* BEGIN Material for the task *

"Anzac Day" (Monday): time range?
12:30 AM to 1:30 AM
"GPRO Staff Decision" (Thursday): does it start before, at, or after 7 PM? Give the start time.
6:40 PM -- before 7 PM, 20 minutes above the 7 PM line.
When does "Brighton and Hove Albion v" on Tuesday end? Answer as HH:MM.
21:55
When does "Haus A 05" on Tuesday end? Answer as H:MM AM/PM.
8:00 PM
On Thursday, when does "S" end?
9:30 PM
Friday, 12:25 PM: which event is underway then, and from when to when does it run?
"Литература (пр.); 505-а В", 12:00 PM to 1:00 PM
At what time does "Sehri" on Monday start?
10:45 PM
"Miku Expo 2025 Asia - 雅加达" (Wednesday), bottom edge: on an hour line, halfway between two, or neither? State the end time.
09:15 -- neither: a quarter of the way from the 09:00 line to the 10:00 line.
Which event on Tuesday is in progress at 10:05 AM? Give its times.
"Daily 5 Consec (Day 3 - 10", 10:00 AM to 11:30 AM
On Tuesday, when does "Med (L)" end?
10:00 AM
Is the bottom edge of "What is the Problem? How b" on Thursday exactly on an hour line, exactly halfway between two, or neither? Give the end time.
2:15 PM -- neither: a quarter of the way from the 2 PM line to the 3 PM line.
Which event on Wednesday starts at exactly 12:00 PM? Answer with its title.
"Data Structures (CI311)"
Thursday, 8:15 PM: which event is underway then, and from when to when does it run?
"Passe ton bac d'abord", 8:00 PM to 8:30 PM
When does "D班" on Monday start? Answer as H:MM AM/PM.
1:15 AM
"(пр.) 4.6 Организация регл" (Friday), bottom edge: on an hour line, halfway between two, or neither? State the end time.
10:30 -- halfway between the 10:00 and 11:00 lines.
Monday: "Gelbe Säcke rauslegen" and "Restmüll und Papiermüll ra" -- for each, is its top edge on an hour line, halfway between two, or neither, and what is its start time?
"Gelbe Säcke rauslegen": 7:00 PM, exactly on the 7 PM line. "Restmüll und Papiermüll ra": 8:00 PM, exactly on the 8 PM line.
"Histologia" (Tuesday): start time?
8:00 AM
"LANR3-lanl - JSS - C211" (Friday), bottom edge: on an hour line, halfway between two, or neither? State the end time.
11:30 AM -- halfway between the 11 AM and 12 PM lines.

* END Material for the task *

#### What this task involves:
Copy out every item above word for word, keeping each line as it is.

#### The solution:
"Anzac Day" (Monday): time range?
12:30 AM to 1:30 AM
"GPRO Staff Decision" (Thursday): does it start before, at, or after 7 PM? Give the start time.
6:40 PM -- before 7 PM, 20 minutes above the 7 PM line.
When does "Brighton and Hove Albion v" on Tuesday end? Answer as HH:MM.
21:55
When does "Haus A 05" on Tuesday end? Answer as H:MM AM/PM.
8:00 PM
On Thursday, when does "S" end?
9:30 PM
Friday, 12:25 PM: which event is underway then, and from when to when does it run?
"Литература (пр.); 505-а В", 12:00 PM to 1:00 PM
At what time does "Sehri" on Monday start?
10:45 PM
"Miku Expo 2025 Asia - 雅加达" (Wednesday), bottom edge: on an hour line, halfway between two, or neither? State the end time.
09:15 -- neither: a quarter of the way from the 09:00 line to the 10:00 line.
Which event on Tuesday is in progress at 10:05 AM? Give its times.
"Daily 5 Consec (Day 3 - 10", 10:00 AM to 11:30 AM
On Tuesday, when does "Med (L)" end?
10:00 AM
Is the bottom edge of "What is the Problem? How b" on Thursday exactly on an hour line, exactly halfway between two, or neither? Give the end time.
2:15 PM -- neither: a quarter of the way from the 2 PM line to the 3 PM line.
Which event on Wednesday starts at exactly 12:00 PM? Answer with its title.
"Data Structures (CI311)"
Thursday, 8:15 PM: which event is underway then, and from when to when does it run?
"Passe ton bac d'abord", 8:00 PM to 8:30 PM
When does "D班" on Monday start? Answer as H:MM AM/PM.
1:15 AM
"(пр.) 4.6 Организация регл" (Friday), bottom edge: on an hour line, halfway between two, or neither? State the end time.
10:30 -- halfway between the 10:00 and 11:00 lines.
Monday: "Gelbe Säcke rauslegen" and "Restmüll und Papiermüll ra" -- for each, is its top edge on an hour line, halfway between two, or neither, and what is its start time?
"Gelbe Säcke rauslegen": 7:00 PM, exactly on the 7 PM line. "Restmüll und Papiermüll ra": 8:00 PM, exactly on the 8 PM line.
"Histologia" (Tuesday): start time?
8:00 AM
"LANR3-lanl - JSS - C211" (Friday), bottom edge: on an hour line, halfway between two, or neither? State the end time.
11:30 AM -- halfway between the 11 AM and 12 PM lines.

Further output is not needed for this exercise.